Avoiding Eye Contact
Rule number one of successful body language is to look your audience in the eye, no matter if it’s one person or an auditorium full of people.Find people who are nodding their heads or appearing even the slightest bit engaged and give them eye contact for 7-10 seconds while presenting. It is the fastest way to connect without words, and the first thing you should be doing above all else. At the same time, be mindful of over-aggressive eye contact, which can put people off, or intimidate them.

Slouching
You wouldn’t say to your audience that you don’t want to be there. Yet, when you stand with bad posture, that’s exactly what your body is saying. Standing up straight with your shoulders back is a power position that maximizes the amount of space you fill. It commands respect and promotes engagement from the audience. Amy Cuddy, social psychologist and professor at Harvard Business School, found that through a few simple tweaks to one’s body language, hormones and heart rates were affected in a way that was consistent with actually having power. People displaying these power poses were found to be evaluated in a more positive light, especially in situations like job interviews.

Clenched Fists
Another sign that you’re feeling nervous or insecure when giving a presentation are clenched fists. Clenching your fists suggests that you are defensive or argumentative, which can make people question your authority or become nervous about interacting with you.

Fidgeting
Fidgeting is a clear sign of nerves or anxiety. A person who can’t stand still is a person who is tense and lacking confidence.
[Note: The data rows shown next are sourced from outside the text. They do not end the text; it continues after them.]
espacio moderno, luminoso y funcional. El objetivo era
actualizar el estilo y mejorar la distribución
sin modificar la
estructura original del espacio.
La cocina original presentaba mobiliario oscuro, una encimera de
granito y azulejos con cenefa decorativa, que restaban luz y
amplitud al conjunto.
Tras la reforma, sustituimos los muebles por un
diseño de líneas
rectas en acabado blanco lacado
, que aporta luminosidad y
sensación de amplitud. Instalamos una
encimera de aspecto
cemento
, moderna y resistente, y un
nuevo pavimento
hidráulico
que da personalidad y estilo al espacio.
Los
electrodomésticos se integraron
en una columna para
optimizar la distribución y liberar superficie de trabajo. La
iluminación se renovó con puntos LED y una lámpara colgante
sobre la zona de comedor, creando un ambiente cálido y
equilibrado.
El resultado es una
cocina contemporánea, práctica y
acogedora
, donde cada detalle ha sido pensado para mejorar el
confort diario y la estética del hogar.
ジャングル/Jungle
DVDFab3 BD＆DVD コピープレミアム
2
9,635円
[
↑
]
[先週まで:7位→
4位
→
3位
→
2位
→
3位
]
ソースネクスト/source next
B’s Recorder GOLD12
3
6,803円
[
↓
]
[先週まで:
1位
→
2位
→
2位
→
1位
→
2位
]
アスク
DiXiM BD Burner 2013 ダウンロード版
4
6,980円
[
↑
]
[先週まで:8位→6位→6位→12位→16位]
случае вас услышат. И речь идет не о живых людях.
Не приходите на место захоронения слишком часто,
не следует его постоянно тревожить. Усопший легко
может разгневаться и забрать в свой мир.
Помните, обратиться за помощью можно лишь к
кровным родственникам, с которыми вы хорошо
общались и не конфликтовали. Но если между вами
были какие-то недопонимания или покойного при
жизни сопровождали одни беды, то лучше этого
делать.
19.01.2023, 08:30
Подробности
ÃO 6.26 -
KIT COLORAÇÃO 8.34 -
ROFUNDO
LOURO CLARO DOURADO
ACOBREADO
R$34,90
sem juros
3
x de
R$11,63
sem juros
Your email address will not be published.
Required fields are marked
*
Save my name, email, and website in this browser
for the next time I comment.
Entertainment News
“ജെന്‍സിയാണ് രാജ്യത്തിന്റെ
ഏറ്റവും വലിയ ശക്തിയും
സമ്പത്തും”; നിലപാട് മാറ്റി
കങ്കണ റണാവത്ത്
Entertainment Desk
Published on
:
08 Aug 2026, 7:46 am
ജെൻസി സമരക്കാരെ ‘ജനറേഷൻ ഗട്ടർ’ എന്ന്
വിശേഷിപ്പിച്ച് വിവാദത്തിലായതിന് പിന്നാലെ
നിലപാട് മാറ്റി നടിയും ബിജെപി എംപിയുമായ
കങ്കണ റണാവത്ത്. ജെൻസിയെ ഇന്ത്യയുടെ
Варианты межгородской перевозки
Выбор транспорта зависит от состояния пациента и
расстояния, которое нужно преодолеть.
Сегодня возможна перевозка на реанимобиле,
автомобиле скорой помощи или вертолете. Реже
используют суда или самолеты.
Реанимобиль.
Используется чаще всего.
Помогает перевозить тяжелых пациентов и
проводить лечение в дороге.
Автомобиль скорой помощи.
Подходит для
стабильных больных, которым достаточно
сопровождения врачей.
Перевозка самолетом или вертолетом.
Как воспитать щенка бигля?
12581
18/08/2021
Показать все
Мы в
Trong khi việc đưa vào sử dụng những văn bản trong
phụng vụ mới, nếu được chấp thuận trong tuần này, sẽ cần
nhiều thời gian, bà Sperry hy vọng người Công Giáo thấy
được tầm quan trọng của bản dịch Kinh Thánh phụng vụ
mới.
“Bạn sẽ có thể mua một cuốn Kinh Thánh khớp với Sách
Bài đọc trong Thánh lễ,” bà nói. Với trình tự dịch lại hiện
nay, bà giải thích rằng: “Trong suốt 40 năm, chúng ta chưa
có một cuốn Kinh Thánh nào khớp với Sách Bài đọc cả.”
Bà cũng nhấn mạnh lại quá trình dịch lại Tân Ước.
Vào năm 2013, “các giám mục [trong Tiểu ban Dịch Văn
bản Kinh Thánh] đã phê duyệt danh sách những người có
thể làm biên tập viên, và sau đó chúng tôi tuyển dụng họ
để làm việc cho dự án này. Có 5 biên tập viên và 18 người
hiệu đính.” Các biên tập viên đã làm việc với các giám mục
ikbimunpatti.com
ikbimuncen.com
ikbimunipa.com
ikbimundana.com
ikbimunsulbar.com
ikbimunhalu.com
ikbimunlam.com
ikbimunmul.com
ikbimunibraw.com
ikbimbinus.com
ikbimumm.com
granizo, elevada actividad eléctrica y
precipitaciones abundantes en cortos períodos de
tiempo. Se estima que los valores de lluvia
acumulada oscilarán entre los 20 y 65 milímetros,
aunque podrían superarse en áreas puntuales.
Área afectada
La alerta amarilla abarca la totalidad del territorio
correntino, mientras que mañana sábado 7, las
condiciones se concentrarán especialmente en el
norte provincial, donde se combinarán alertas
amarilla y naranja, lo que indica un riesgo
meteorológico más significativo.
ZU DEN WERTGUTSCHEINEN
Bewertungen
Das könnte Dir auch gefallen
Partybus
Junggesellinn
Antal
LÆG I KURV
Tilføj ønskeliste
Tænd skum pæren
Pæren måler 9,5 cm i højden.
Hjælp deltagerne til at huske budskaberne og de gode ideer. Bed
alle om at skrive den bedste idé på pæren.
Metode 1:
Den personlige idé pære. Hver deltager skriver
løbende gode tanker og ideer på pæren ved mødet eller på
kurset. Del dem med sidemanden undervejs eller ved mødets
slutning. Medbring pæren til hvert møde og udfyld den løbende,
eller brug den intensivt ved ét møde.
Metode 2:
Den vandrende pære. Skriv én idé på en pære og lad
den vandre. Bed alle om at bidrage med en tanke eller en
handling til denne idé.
Your hands may try to work against you, but fight to keep them steady. Talking with your hands is welcoming, but keep your gesticulating calm and under control. When you fidget, your audience may perceive you as overly aware of your physical appearance and thus your presentation’s objective may be compromised or glossed over.

Inconsistency
When delivering bad news of a horrible crash that killed three people, it’s probably not a good idea to smirk or speak loudly. If your body language doesn’t come from a place of actual sincerity, the receiver will catch on, ultimately losing trust toward you, and what you’re trying to communicate. This sentiment can be applied to all public speaking. Your words and facial expressions should be in line with one another to create a cohesive message that can be trusted by the listener.

Staying mindful of these small-but-critical body language pitfalls will improve the way you and your words are perceived – both in presentations and day-to-day interactions.